- [GIVEN EXERCISE]
Can you continue the email thread about failed adcli machine account password renewals, picking up after its last sentence?

Grigory,

It's quite likely that it's something client-related like that.  But I know
it's not exactly that;  we turn off SELinux.   in the verbose log of adcli
update on a failed renewal, it says:

! Cannot change computer password: Authentication error
adcli: updating membership with domain amer.dell.com failed: Cannot change
computer password: Authentication error

While on a good renewal, the verbose adcli output says:

* Changed computer password
* kvno incremented to 110

Sumit informs me that this output:

            ! Cannot change computer password: Authentication error

means that adcli update received a response back from the AD DC that it's
interpreting as a failed attempt to change the computer password.  But I
don't what local components get traversed between the network and adcli (is
it routed over dbus or polkit for instance, so if /tmp or /var is 100% full
is that a problem?)

Spike

On Thu, Oct 7, 2021 at 12:15 PM Grigory Trenin <gtre...@gmail.com> wrote:

> Hi Spike,
>
> I have once seen such an issue on RHEL7. It was caused by a wrong SELinux
> context on /etc/krb5.keytab file. That is, SSSD updated the password in AD,
> attempted to update /etc/krb5.keytab, and SELinux denied this attempt.
> Audit log will contain a denied entry if that is the case. Maybe it will
> help you.
>
>
> Kind regards,
> Grigory Trenin
>
> чт, 7 окт. 2021 г. в 20:02, Spike White <spikewhit...@gmail.com>:
>
>> FYI -- update on this situation.
>>
>> AD DC logs no help.  They show the exact same response sent back to a
>> good machine account password renewal as for a failed renewal.
>>
>> One of the AD administrators have identified a particular AD DC NIC
>> teaming configuration that they state has caused problems with Kerberos on
>> the past.  It's on a small percentage of their AD DCs and they will work to
>> correct.  They will keep us apprised as to update.
>>
>> I'm skeptical that's the underlying root cause -- for two reasons:
>> 1.  If Kerberos was sensitive to this, it should affect all Kerberos
>> operations  (Kerberos auth, etc.) and not just the kpasswd operations.
>> 2. This is not occurring on our older RHEL6 and RHEL7 builds AD
>> integrated via our older commercial AD integration product.  It's occurring
>> only on our sssd-integrated builds.
>>
>> At this point, we're turned off debug level 7 (it was filling up our
>> /var/log filesystems and we have the verbose adcli update output from at
>> least two failed clients).   We're going to take the alternate suggestion
>> of setting ad_maximum_machine_account_password_age to 0 (disabling sssd
>> from updating password) and run a cron job to do 'adcli update'.
>>
>> We're wrapping this adcli_update with tcpdump to get the exact kpasswd
>> request/response packets, as well as wrapping with KRB5_TRACE.
>>
>> We want to call adcli update exactly as sssd calls it.
>> From SOURCES/sssd-2.4.0/src/providers/ad/ad_machine_pw_renewal.c, this
>> appears to be how sssd calls external program /usr/sbin/adcli to do its
>> adcli update:
>>
>>       /usr/sbin/adcli update --verbose --domain=$AD_DOMAIN
>> --host-keytab=/etc/krb5.keytab --host-fqdn=$FQDN
>> --computer-password-lifetime=30
>>
>> because we aren't doing any Samba stuff.  Is that the correct
>> invocation?   We'll set computer-password-lifetime lower, say to 7.

- [DATA ENTRIES]
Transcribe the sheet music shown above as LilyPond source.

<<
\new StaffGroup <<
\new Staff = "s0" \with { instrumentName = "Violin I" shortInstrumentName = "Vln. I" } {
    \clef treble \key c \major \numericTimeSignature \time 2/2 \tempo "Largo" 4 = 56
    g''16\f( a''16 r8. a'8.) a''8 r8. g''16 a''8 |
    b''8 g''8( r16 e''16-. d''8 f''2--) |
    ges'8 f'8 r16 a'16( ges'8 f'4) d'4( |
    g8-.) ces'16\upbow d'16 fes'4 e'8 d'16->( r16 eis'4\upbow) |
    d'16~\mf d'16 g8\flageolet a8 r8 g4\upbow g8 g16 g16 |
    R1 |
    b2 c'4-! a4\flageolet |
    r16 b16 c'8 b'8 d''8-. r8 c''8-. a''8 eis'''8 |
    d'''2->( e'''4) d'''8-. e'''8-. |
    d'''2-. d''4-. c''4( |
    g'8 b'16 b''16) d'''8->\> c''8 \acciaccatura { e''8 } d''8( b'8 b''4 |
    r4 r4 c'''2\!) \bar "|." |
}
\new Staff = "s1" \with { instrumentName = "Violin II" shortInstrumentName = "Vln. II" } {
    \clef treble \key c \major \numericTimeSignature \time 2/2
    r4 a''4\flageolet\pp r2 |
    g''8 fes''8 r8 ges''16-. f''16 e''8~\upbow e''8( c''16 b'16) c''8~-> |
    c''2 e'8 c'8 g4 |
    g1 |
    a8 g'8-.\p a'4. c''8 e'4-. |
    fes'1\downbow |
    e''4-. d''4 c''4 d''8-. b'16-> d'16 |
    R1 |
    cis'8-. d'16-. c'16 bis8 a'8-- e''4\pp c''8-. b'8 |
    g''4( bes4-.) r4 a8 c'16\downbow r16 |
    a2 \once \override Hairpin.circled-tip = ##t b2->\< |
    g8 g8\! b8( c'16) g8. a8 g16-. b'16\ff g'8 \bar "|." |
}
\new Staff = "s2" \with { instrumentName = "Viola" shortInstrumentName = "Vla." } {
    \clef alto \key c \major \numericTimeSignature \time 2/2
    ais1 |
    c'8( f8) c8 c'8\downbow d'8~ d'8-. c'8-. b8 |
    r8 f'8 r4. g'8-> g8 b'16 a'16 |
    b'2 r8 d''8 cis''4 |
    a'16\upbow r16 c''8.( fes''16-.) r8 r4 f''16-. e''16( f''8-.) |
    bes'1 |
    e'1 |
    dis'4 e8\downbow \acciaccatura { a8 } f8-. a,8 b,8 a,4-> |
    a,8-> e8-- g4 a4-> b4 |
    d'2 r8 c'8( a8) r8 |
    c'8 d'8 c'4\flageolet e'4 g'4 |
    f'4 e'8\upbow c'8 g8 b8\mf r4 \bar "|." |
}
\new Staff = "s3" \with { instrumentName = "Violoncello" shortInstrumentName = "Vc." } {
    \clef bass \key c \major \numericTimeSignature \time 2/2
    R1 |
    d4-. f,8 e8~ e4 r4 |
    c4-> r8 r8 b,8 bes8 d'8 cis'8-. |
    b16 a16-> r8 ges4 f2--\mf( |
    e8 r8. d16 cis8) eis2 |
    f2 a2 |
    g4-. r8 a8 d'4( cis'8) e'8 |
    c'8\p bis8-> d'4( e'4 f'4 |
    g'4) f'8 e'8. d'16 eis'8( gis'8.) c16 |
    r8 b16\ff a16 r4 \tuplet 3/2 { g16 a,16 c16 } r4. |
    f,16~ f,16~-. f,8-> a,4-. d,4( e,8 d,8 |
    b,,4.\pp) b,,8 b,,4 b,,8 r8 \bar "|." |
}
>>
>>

--

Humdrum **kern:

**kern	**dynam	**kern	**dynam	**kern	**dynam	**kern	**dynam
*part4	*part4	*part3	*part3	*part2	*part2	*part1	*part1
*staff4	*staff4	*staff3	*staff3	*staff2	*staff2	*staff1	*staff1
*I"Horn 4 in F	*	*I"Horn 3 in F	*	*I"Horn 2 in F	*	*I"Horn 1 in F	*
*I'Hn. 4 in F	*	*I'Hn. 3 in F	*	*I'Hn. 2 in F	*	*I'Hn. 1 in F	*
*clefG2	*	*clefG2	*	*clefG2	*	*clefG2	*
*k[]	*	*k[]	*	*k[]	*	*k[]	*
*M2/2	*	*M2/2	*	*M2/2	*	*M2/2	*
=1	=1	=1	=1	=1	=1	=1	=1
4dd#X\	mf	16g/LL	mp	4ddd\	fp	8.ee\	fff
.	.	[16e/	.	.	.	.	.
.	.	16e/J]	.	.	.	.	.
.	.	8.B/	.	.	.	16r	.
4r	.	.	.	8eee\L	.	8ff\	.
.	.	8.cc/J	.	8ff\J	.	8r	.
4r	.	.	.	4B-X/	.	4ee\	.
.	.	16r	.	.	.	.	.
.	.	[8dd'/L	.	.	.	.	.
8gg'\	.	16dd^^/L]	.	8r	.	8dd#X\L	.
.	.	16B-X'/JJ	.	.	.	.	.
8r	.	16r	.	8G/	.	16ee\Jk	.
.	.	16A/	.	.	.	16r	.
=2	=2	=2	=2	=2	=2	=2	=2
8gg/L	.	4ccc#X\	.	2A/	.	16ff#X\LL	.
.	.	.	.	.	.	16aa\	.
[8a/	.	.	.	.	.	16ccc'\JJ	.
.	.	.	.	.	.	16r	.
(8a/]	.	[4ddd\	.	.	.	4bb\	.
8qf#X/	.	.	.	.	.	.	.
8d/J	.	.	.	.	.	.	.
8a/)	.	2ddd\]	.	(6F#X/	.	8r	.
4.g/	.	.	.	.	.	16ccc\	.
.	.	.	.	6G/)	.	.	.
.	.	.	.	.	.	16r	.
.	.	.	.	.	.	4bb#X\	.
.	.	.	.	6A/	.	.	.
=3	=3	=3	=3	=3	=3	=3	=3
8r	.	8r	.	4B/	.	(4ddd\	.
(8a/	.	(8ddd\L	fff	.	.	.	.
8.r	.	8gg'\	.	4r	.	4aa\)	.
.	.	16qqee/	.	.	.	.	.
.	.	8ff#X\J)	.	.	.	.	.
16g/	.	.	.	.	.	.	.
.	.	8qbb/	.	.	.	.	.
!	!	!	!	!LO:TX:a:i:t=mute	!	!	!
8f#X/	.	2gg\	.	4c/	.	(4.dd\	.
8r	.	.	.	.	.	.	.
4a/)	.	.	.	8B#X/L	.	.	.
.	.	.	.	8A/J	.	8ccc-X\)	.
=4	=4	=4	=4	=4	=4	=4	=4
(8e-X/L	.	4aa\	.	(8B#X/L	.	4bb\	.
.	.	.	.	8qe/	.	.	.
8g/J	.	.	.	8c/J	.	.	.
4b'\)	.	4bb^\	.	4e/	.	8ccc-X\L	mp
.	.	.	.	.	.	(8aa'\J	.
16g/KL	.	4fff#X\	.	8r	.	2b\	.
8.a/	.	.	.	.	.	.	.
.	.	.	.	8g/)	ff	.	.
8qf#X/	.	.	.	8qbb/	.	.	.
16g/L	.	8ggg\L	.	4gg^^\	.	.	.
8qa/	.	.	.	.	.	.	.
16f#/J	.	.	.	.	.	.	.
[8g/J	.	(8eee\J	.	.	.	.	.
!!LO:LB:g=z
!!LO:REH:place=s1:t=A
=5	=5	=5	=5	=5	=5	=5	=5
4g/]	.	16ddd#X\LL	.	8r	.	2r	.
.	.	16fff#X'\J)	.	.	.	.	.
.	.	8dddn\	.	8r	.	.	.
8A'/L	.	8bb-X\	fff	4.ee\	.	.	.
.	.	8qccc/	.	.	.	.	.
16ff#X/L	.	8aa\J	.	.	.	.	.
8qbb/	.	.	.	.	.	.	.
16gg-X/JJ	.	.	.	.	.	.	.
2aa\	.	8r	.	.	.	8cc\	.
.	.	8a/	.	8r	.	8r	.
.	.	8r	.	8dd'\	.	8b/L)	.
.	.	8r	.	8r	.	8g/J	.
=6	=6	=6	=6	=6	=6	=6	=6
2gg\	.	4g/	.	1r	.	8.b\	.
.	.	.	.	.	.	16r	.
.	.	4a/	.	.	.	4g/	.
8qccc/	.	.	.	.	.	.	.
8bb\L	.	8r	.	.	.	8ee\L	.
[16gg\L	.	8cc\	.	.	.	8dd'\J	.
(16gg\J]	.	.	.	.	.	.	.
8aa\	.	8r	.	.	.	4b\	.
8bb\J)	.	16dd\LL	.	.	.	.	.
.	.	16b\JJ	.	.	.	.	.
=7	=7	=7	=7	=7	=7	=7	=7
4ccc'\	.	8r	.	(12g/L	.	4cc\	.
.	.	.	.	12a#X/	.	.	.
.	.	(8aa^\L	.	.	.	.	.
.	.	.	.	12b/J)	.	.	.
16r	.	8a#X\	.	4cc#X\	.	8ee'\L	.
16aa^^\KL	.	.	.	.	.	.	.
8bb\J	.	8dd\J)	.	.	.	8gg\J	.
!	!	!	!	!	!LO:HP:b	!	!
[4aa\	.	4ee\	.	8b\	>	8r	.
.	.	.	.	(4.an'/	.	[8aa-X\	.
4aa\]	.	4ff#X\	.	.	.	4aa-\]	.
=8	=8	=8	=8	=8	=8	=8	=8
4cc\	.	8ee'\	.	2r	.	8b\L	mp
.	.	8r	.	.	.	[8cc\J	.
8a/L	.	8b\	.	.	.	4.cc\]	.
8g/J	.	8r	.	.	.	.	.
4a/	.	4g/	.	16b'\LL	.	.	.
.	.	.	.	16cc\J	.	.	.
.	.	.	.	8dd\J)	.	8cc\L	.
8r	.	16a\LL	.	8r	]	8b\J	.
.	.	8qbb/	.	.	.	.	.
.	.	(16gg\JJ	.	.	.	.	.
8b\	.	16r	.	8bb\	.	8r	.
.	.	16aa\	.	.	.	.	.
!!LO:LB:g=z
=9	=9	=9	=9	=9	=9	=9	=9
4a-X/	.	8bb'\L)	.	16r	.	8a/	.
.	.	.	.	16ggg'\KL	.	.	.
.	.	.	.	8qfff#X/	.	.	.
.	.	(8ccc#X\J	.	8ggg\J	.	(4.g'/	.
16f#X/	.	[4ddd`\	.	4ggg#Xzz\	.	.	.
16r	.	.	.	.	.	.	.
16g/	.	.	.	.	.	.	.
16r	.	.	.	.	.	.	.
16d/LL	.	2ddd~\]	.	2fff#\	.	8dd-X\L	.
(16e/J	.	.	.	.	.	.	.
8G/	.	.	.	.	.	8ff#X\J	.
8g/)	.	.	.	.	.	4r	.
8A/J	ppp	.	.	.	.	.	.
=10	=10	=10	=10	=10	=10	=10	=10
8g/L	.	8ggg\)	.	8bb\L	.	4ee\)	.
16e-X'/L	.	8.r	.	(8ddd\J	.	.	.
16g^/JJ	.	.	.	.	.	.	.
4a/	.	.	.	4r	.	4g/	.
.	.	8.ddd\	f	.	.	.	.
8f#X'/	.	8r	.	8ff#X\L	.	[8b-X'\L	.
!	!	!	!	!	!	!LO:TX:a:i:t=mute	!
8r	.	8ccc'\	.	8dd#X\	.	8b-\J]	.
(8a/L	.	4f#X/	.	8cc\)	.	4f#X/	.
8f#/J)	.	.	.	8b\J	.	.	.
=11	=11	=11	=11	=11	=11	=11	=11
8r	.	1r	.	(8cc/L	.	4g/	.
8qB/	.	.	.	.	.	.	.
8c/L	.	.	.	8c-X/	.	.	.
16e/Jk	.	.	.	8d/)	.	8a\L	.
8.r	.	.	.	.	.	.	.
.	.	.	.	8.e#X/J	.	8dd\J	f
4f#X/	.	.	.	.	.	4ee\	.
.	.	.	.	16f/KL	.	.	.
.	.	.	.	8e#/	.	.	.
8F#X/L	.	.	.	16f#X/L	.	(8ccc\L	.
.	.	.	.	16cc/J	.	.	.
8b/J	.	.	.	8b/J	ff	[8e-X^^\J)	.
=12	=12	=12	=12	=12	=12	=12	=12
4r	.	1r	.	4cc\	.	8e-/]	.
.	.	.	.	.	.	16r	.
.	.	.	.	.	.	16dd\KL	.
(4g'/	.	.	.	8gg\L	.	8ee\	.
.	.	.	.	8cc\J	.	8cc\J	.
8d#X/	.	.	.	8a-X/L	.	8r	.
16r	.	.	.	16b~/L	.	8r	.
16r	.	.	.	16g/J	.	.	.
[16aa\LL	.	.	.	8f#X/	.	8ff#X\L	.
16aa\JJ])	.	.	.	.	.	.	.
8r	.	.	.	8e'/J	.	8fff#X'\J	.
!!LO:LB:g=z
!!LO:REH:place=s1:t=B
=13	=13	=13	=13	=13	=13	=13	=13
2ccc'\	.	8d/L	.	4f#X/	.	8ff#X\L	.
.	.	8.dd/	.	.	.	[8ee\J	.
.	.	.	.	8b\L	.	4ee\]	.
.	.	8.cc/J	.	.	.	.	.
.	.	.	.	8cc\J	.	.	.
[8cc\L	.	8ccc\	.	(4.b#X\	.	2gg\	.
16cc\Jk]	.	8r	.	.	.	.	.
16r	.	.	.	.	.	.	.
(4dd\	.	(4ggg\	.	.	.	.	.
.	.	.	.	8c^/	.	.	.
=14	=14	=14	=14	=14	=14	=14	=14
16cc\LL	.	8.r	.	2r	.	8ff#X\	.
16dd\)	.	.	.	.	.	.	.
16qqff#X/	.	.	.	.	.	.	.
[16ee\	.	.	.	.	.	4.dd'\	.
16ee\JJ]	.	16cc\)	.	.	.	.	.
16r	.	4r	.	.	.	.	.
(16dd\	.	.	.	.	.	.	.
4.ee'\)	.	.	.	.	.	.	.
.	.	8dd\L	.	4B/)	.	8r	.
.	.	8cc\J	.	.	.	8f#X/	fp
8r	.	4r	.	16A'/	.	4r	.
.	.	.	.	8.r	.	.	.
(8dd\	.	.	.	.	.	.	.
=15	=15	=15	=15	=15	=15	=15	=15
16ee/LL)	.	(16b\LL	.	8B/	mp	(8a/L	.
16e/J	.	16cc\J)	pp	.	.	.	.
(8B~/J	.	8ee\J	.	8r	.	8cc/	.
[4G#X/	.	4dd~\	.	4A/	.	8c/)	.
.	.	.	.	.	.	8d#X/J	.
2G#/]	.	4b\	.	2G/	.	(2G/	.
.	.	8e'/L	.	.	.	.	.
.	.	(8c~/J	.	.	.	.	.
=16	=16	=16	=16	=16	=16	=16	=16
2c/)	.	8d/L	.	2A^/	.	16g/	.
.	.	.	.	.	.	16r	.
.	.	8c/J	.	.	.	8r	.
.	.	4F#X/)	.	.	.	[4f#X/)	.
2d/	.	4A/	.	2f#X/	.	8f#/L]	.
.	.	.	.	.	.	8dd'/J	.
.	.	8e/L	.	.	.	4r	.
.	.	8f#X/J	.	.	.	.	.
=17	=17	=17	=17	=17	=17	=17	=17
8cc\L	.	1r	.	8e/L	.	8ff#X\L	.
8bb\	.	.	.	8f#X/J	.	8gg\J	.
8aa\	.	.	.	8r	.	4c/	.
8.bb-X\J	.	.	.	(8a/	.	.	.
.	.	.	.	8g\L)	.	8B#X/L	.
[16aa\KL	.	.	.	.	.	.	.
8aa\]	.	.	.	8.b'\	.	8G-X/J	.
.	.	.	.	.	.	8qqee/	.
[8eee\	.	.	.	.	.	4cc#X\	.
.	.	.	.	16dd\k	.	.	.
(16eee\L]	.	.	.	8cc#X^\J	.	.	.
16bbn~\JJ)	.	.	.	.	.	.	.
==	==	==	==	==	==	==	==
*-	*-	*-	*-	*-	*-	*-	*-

- [RESULT BELOW]
>> Because we want to see examples more frequently, to find failed updates.
>>
>> BTW, the packet capture on a successful machine account password renewal
>> is only 8K, so that very targeted debug will not swamp our /var/log or /tmp
>> filesystems.
>>
>> Spike
>>
>> On Wed, Aug 25, 2021 at 10:32 AM Spike White <spikewhit...@gmail.com>
>> wrote:
>>
>>> Sssd experts,
>>>
>>> *Short summary: * How can we troubleshoot sssd’s ‘Automatic Kerberos
>>> Host Keytab Renewal’ process?    We have ~0.4%  of our Linux servers
>>> dropping off the AD domain monthly.
>>>
>>> *Longer explanation:*
>>>
>>> Over the past two years, we have on-boarded sssd as our Linux AD
>>> integration component.  Largely displacing a former commercial product that
>>> did the same.
>>>
>>> We have about ~20K Linux servers that are sssd-enabled.  A mix of RHEL6,
>>> RHEL7, RHEL8, Oracle Linux 6, 7 and 8.   We have ~7K Linux servers still on
>>> the old commercial product.  (For certain edge-case scenarios, such as
>>> DMZs, the commercial product works better.)
>>>
>>> Our AD forest is a single AD forest, with 4 regional child domains.  All
>>> with transitive trust.  Sssd auto-discovers parent domain and all 4 child
>>> domains, no problem – whenever it’s adcli joined to its regional local
>>> domain.
>>>
>>> Why are I writing this?
>>>
>>> Because we are researching an ongoing problem reported by L1 server
>>> ops.  About 70 – 80 sssd-enabled Linux servers / month drop off the
>>> domain.  Out of our current sssd-enabled population of ~20K server, that’s
>>> not horrible.  But still it should be better.  (Our former commercial
>>> product did better.)
>>>
>>> It’s not limited to one particular OS, OS version, build location or
>>> region.  We have surveyed; it seems to occur randomly among all OS
>>> versions, regions and locations.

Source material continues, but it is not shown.